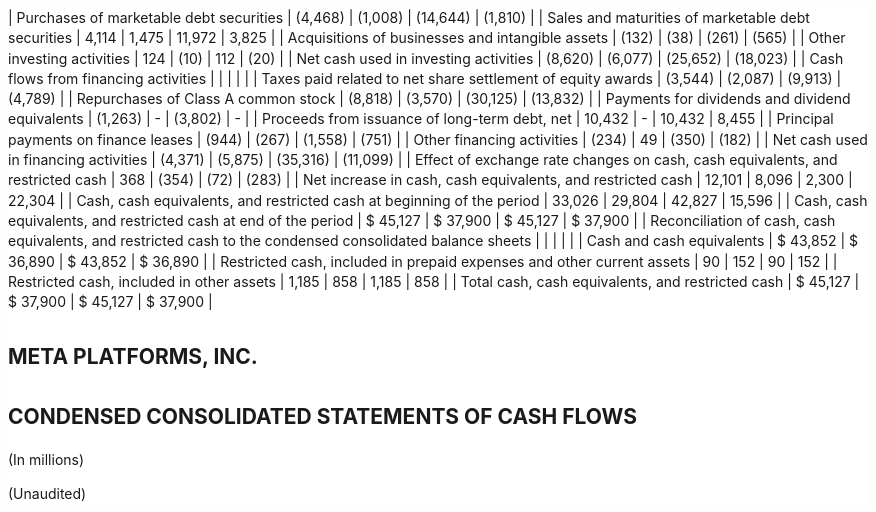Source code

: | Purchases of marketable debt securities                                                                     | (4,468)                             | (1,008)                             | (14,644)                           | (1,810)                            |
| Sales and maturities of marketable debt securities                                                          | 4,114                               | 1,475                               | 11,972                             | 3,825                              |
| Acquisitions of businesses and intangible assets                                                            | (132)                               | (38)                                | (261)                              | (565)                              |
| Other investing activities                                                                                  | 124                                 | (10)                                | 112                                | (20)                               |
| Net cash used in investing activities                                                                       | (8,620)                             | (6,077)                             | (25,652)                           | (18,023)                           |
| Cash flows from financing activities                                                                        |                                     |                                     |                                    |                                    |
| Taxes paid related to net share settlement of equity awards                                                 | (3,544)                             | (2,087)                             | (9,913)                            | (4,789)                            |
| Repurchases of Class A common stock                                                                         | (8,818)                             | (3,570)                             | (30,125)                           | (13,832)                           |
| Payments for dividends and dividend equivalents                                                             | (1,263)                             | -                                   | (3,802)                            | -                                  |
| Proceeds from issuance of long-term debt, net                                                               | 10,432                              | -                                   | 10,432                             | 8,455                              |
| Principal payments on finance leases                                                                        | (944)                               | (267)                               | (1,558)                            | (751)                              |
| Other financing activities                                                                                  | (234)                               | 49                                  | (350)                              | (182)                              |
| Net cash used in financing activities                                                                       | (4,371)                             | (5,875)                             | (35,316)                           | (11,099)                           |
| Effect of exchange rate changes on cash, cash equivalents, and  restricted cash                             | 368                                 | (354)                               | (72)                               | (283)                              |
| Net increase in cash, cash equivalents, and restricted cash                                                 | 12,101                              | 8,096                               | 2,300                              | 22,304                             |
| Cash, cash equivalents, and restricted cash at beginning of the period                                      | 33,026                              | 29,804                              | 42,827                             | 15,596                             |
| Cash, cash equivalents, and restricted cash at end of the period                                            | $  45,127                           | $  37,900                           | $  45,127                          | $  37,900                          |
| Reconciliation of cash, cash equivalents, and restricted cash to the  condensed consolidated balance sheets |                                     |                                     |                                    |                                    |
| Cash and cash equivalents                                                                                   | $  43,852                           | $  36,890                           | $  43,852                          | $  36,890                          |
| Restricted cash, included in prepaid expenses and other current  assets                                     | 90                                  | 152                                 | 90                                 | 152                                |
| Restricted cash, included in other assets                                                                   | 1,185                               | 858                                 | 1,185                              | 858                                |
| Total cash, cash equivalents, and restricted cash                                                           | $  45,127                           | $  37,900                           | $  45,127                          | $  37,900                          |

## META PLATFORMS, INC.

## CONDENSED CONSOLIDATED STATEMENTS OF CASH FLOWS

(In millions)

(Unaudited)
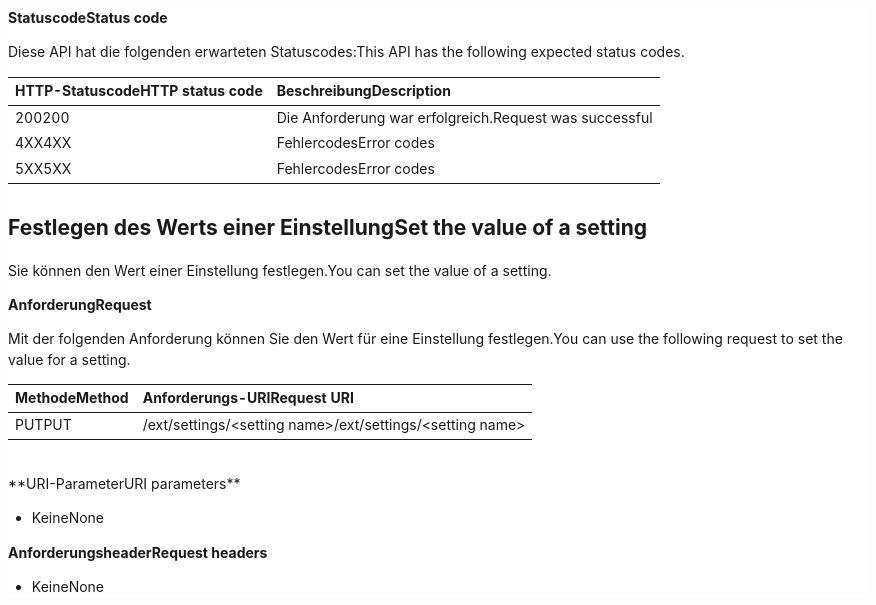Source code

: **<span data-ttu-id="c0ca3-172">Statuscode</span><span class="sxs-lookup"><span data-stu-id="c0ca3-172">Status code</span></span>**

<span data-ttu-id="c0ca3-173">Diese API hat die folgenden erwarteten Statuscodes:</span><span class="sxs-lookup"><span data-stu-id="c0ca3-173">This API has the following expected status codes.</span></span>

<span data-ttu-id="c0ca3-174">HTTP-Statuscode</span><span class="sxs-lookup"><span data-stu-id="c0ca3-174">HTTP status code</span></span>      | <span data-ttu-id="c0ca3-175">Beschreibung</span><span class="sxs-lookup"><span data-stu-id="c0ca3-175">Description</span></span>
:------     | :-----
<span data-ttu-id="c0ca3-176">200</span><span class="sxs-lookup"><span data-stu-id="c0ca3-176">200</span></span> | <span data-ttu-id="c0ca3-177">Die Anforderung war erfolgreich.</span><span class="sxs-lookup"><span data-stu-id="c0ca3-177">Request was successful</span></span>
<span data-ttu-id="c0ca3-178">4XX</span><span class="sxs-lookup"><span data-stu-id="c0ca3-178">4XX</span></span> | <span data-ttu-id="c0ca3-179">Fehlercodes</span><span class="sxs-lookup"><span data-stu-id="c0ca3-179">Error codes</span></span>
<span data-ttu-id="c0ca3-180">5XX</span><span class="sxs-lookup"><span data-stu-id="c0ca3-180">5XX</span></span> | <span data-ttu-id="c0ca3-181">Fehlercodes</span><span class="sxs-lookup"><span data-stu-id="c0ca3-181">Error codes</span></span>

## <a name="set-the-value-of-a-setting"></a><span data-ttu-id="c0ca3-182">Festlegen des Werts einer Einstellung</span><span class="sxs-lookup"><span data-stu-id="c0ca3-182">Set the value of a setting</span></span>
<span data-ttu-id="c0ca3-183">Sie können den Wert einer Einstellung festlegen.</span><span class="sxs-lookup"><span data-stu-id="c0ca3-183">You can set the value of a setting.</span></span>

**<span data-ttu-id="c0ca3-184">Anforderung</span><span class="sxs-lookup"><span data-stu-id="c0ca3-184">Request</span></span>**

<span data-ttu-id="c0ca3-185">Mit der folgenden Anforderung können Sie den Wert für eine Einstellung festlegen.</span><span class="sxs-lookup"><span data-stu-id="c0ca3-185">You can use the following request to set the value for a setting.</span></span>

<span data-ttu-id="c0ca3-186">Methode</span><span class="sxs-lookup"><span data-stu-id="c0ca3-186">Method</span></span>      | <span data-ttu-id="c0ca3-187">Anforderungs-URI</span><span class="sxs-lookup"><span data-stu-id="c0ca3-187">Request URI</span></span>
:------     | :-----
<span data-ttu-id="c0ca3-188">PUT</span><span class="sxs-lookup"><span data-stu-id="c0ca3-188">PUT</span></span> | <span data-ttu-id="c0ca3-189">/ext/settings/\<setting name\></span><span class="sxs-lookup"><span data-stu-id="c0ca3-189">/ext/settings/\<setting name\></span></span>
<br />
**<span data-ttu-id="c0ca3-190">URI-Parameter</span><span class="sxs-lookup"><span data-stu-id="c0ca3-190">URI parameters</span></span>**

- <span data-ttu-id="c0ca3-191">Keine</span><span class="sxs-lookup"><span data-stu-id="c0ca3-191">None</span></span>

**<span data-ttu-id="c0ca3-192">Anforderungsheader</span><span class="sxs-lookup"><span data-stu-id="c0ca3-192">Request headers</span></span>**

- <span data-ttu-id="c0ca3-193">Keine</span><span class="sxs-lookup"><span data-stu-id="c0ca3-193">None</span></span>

Work item: Reproduce the source text of every listing above verbatim, leaving the pictures out of your answer.

The completed task:
Source code

: | Purchases of marketable debt securities                                                                     | (4,468)                             | (1,008)                             | (14,644)                           | (1,810)                            |
| Sales and maturities of marketable debt securities                                                          | 4,114                               | 1,475                               | 11,972                             | 3,825                              |
| Acquisitions of businesses and intangible assets                                                            | (132)                               | (38)                                | (261)                              | (565)                              |
| Other investing activities                                                                                  | 124                                 | (10)                                | 112                                | (20)                               |
| Net cash used in investing activities                                                                       | (8,620)                             | (6,077)                             | (25,652)                           | (18,023)                           |
| Cash flows from financing activities                                                                        |                                     |                                     |                                    |                                    |
| Taxes paid related to net share settlement of equity awards                                                 | (3,544)                             | (2,087)                             | (9,913)                            | (4,789)                            |
| Repurchases of Class A common stock                                                                         | (8,818)                             | (3,570)                             | (30,125)                           | (13,832)                           |
| Payments for dividends and dividend equivalents                                                             | (1,263)                             | -                                   | (3,802)                            | -                                  |
| Proceeds from issuance of long-term debt, net                                                               | 10,432                              | -                                   | 10,432                             | 8,455                              |
| Principal payments on finance leases                                                                        | (944)                               | (267)                               | (1,558)                            | (751)                              |
| Other financing activities                                                                                  | (234)                               | 49                                  | (350)                              | (182)                              |
| Net cash used in financing activities                                                                       | (4,371)                             | (5,875)                             | (35,316)                           | (11,099)                           |
| Effect of exchange rate changes on cash, cash equivalents, and  restricted cash                             | 368                                 | (354)                               | (72)                               | (283)                              |
| Net increase in cash, cash equivalents, and restricted cash                                                 | 12,101                              | 8,096                               | 2,300                              | 22,304                             |
| Cash, cash equivalents, and restricted cash at beginning of the period                                      | 33,026                              | 29,804                              | 42,827                             | 15,596                             |
| Cash, cash equivalents, and restricted cash at end of the period                                            | $  45,127                           | $  37,900                           | $  45,127                          | $  37,900                          |
| Reconciliation of cash, cash equivalents, and restricted cash to the  condensed consolidated balance sheets |                                     |                                     |                                    |                                    |
| Cash and cash equivalents                                                                                   | $  43,852                           | $  36,890                           | $  43,852                          | $  36,890                          |
| Restricted cash, included in prepaid expenses and other current  assets                                     | 90                                  | 152                                 | 90                                 | 152                                |
| Restricted cash, included in other assets                                                                   | 1,185                               | 858                                 | 1,185                              | 858                                |
| Total cash, cash equivalents, and restricted cash                                                           | $  45,127                           | $  37,900                           | $  45,127                          | $  37,900                          |

## META PLATFORMS, INC.

## CONDENSED CONSOLIDATED STATEMENTS OF CASH FLOWS

(In millions)

(Unaudited)
Source code

: **<span data-ttu-id="c0ca3-172">Statuscode</span><span class="sxs-lookup"><span data-stu-id="c0ca3-172">Status code</span></span>**

<span data-ttu-id="c0ca3-173">Diese API hat die folgenden erwarteten Statuscodes:</span><span class="sxs-lookup"><span data-stu-id="c0ca3-173">This API has the following expected status codes.</span></span>

<span data-ttu-id="c0ca3-174">HTTP-Statuscode</span><span class="sxs-lookup"><span data-stu-id="c0ca3-174">HTTP status code</span></span>      | <span data-ttu-id="c0ca3-175">Beschreibung</span><span class="sxs-lookup"><span data-stu-id="c0ca3-175">Description</span></span>
:------     | :-----
<span data-ttu-id="c0ca3-176">200</span><span class="sxs-lookup"><span data-stu-id="c0ca3-176">200</span></span> | <span data-ttu-id="c0ca3-177">Die Anforderung war erfolgreich.</span><span class="sxs-lookup"><span data-stu-id="c0ca3-177">Request was successful</span></span>
<span data-ttu-id="c0ca3-178">4XX</span><span class="sxs-lookup"><span data-stu-id="c0ca3-178">4XX</span></span> | <span data-ttu-id="c0ca3-179">Fehlercodes</span><span class="sxs-lookup"><span data-stu-id="c0ca3-179">Error codes</span></span>
<span data-ttu-id="c0ca3-180">5XX</span><span class="sxs-lookup"><span data-stu-id="c0ca3-180">5XX</span></span> | <span data-ttu-id="c0ca3-181">Fehlercodes</span><span class="sxs-lookup"><span data-stu-id="c0ca3-181">Error codes</span></span>

## <a name="set-the-value-of-a-setting"></a><span data-ttu-id="c0ca3-182">Festlegen des Werts einer Einstellung</span><span class="sxs-lookup"><span data-stu-id="c0ca3-182">Set the value of a setting</span></span>
<span data-ttu-id="c0ca3-183">Sie können den Wert einer Einstellung festlegen.</span><span class="sxs-lookup"><span data-stu-id="c0ca3-183">You can set the value of a setting.</span></span>

**<span data-ttu-id="c0ca3-184">Anforderung</span><span class="sxs-lookup"><span data-stu-id="c0ca3-184">Request</span></span>**

<span data-ttu-id="c0ca3-185">Mit der folgenden Anforderung können Sie den Wert für eine Einstellung festlegen.</span><span class="sxs-lookup"><span data-stu-id="c0ca3-185">You can use the following request to set the value for a setting.</span></span>

<span data-ttu-id="c0ca3-186">Methode</span><span class="sxs-lookup"><span data-stu-id="c0ca3-186">Method</span></span>      | <span data-ttu-id="c0ca3-187">Anforderungs-URI</span><span class="sxs-lookup"><span data-stu-id="c0ca3-187">Request URI</span></span>
:------     | :-----
<span data-ttu-id="c0ca3-188">PUT</span><span class="sxs-lookup"><span data-stu-id="c0ca3-188">PUT</span></span> | <span data-ttu-id="c0ca3-189">/ext/settings/\<setting name\></span><span class="sxs-lookup"><span data-stu-id="c0ca3-189">/ext/settings/\<setting name\></span></span>
<br />
**<span data-ttu-id="c0ca3-190">URI-Parameter</span><span class="sxs-lookup"><span data-stu-id="c0ca3-190">URI parameters</span></span>**

- <span data-ttu-id="c0ca3-191">Keine</span><span class="sxs-lookup"><span data-stu-id="c0ca3-191">None</span></span>

**<span data-ttu-id="c0ca3-192">Anforderungsheader</span><span class="sxs-lookup"><span data-stu-id="c0ca3-192">Request headers</span></span>**

- <span data-ttu-id="c0ca3-193">Keine</span><span class="sxs-lookup"><span data-stu-id="c0ca3-193">None</span></span>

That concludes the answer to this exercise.